-- Provided text follows --
High-order features of a single linear corneal laceration image are valuable biomarkers in an intelligent multimodal analytic strategy for corneal laceration reconstruction

In corneal lacerations, the absence of high-order image features as biomarkers to guide surgical strategy is a limiting factor. The absence of multimodal data restricts the development of automated reconstruction designs for corneal laceration. The present study is aimed at training and optimizing the model based on high-order features from corneal laceration images and real suture samples and completing the intelligent promotion of whole corneal laceration suture auxiliary decision-making with the two-step method of automatic wound identification and stitch position prediction. Based on the images of isolated corneal wound samples, a fully supervised U-Net learning method and consistent regular semisupervised learning method based on the mean-teacher model were used to identify the wounds. The DDice coefficient was used to evaluate the segmentation and recognition effect. Traditional image processing technology was used to predict the needle entry and exit points of wound sutures based on medical suture principles. The prediction effect was evaluated by viewpoint similarity. After training the wound recognition model based on 2400 corneal images and corresponding incision labels, the DDice coefficients of supervised U-Net with or without postprocessing results were 0.902 and 0.817, respectively. The Dice coefficients of the semisupervisedmean-teacher model with or without postprocessing were 0.921 and 0.843, respectively. The key point similarity of wound stitch position prediction was 0.872 ± 0.021. This new automated method for corneal laceration identification and stitch position generation based on novel biomarkers and multimodal data is expected to assist doctors treating corneal lacerations to quickly formulate a primary suturing strategy.
-- Provided text concluded --
## What is required
In the corneal laceration abstract, what key point similarity was reported for wound stitch position prediction? The saved entries after this point are separate from the corneal laceration abstract.
-- Exercise data follows --
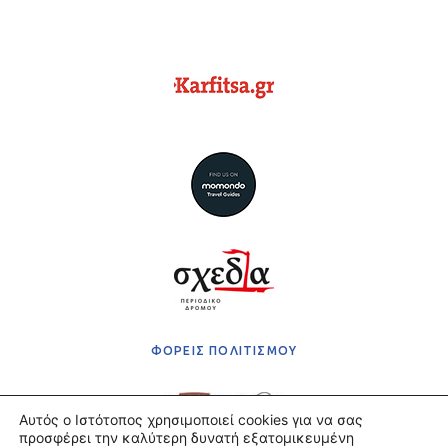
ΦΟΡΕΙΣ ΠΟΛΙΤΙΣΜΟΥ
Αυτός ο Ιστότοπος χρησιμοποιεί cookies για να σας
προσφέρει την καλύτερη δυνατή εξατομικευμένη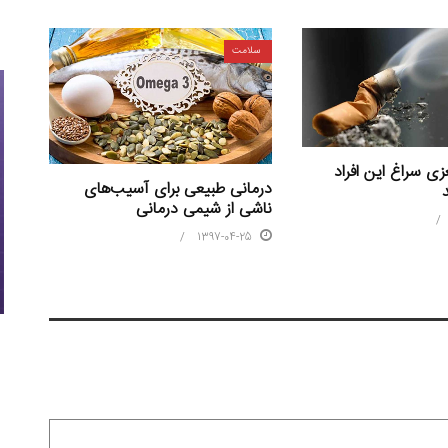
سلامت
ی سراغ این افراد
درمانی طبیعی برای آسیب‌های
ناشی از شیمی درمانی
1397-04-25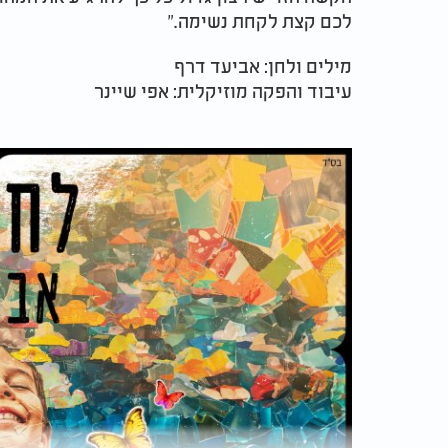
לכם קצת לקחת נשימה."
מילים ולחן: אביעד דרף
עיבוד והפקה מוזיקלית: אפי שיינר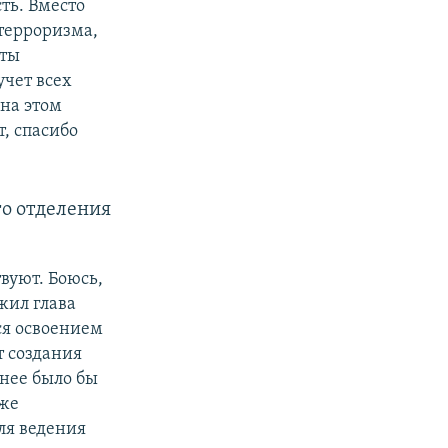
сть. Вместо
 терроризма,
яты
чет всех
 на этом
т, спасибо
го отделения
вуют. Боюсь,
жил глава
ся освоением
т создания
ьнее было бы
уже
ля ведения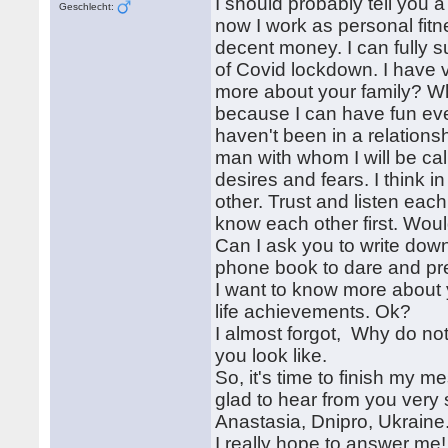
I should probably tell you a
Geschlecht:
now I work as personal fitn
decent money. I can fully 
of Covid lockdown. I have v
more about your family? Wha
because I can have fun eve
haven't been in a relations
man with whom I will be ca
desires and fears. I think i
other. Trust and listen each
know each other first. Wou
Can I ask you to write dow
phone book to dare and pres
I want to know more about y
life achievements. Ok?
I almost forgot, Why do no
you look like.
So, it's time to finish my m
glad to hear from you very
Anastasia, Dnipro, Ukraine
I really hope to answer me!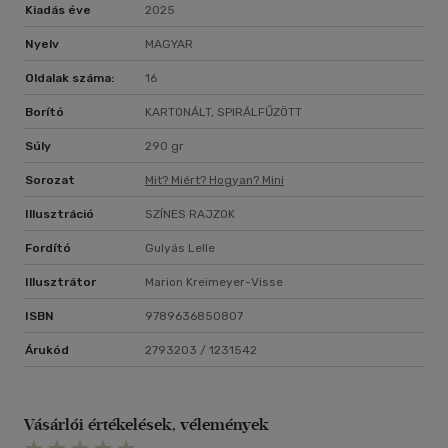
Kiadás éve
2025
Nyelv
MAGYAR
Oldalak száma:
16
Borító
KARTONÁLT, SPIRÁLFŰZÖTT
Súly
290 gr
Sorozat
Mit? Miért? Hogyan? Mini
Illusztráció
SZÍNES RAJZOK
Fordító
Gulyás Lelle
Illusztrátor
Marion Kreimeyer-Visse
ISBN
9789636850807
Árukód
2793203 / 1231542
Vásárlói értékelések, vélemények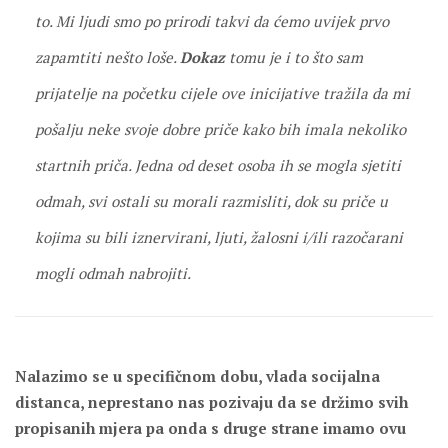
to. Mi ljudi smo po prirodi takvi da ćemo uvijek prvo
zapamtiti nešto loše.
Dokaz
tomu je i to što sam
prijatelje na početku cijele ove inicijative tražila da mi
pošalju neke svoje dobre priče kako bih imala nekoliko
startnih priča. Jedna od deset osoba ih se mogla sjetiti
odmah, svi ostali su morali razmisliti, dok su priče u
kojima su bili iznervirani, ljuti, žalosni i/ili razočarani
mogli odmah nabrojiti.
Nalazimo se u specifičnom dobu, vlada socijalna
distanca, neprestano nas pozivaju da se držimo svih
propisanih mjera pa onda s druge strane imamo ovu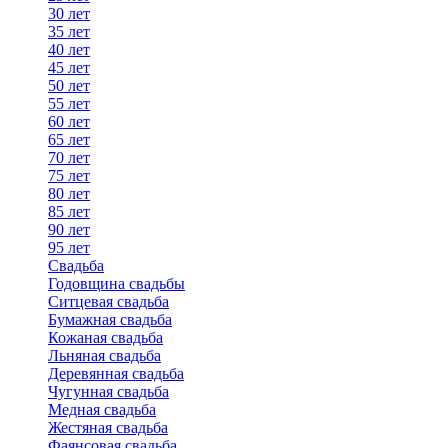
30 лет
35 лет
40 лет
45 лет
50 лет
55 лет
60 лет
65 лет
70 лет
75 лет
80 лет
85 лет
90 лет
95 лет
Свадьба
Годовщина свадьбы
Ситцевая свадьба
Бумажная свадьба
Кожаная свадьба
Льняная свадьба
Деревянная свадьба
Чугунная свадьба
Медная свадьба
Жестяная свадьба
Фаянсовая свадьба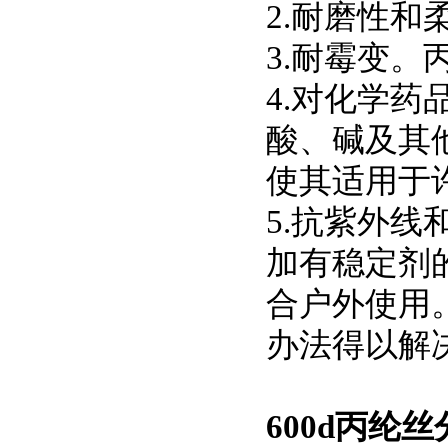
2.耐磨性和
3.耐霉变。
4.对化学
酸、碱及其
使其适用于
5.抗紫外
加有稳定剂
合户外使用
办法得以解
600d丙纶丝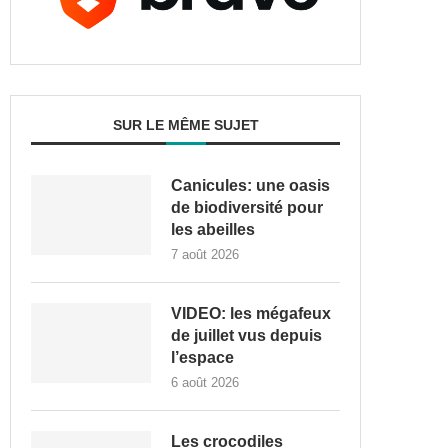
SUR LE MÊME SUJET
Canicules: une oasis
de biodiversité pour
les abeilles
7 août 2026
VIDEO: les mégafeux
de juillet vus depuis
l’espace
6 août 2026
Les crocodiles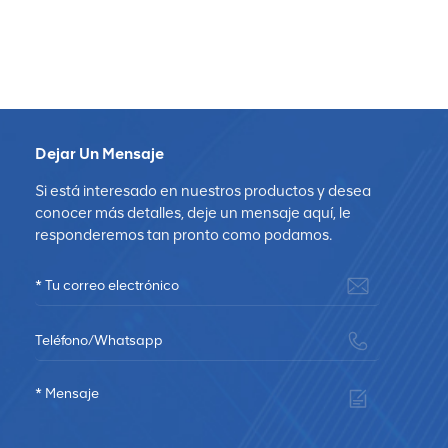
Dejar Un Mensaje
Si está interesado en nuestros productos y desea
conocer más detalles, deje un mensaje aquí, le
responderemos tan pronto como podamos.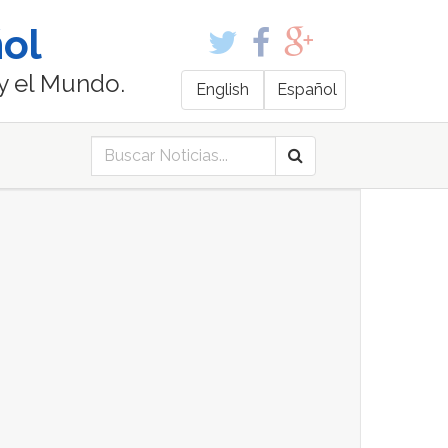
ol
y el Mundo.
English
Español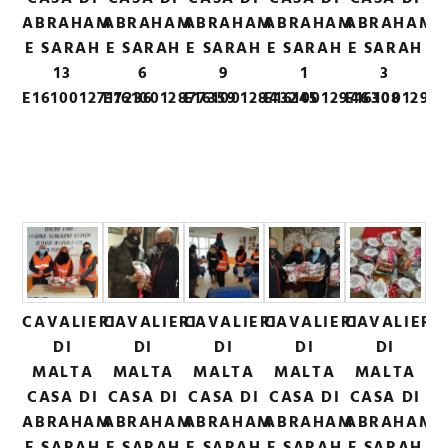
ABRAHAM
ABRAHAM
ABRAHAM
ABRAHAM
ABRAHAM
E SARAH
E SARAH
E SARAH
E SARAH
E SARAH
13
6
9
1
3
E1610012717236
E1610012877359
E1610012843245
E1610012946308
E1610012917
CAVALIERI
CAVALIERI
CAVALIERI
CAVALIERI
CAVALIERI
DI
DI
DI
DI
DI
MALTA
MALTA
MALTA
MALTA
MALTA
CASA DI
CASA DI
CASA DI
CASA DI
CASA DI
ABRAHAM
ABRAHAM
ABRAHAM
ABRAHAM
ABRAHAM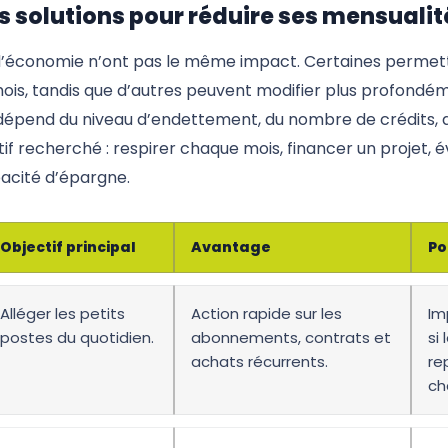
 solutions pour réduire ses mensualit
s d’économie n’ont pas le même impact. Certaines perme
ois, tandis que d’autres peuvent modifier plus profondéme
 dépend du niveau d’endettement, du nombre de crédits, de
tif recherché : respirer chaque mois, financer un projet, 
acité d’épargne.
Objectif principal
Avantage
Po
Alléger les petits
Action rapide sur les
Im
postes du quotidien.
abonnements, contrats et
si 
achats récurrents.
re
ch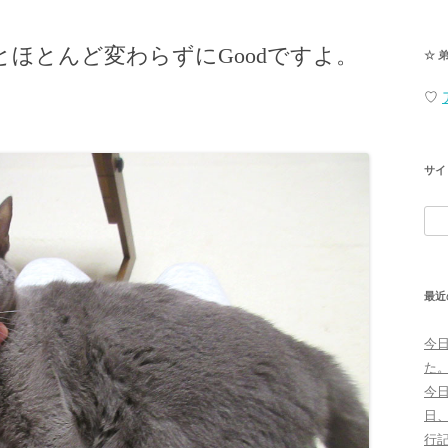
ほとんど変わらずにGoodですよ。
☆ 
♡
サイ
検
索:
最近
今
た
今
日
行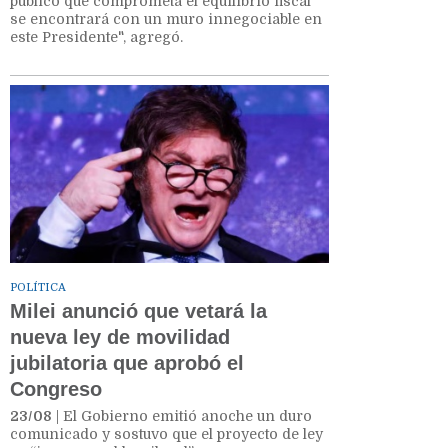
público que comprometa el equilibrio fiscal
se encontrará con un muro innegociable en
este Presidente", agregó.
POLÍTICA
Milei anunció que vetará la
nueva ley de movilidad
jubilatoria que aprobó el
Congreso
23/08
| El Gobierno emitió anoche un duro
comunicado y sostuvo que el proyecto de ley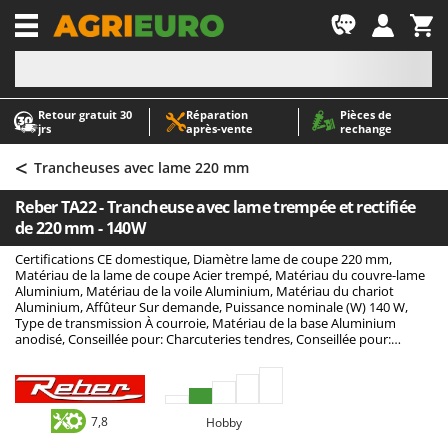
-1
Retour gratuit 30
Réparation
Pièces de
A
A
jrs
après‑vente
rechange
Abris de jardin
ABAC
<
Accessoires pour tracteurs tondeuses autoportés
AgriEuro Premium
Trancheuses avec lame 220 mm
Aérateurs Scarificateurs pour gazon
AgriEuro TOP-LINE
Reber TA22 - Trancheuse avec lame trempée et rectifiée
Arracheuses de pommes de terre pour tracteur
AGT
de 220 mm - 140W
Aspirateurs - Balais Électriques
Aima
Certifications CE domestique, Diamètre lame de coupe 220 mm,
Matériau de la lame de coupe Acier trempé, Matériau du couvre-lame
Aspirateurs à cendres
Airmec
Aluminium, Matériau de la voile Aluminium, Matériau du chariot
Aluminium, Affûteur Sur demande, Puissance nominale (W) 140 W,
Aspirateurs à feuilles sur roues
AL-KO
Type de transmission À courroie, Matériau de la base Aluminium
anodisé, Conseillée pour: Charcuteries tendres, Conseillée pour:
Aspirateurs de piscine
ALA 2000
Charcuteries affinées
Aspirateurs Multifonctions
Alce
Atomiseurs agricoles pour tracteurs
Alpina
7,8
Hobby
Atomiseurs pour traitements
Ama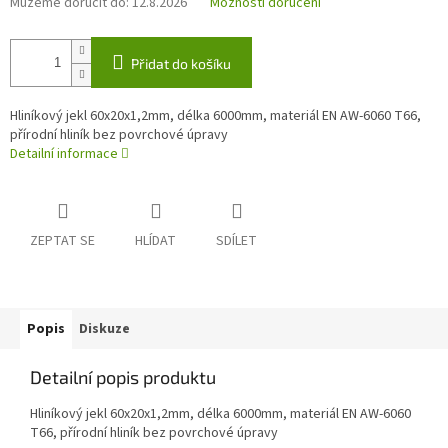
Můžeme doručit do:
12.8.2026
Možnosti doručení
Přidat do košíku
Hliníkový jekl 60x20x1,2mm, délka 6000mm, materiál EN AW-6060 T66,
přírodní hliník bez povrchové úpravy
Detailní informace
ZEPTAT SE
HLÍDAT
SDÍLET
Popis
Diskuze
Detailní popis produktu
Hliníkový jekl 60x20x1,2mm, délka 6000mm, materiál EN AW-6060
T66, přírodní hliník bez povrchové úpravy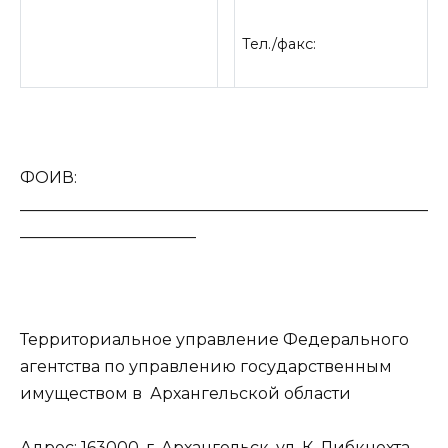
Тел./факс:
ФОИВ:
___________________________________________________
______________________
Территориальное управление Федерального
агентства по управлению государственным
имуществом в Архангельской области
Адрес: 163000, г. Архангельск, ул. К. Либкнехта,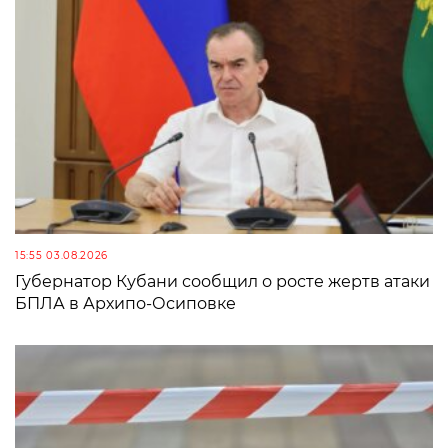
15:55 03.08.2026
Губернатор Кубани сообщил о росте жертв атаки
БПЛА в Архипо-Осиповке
-- Exercise data concluded --
## Response to the task
0.872 ± 0.021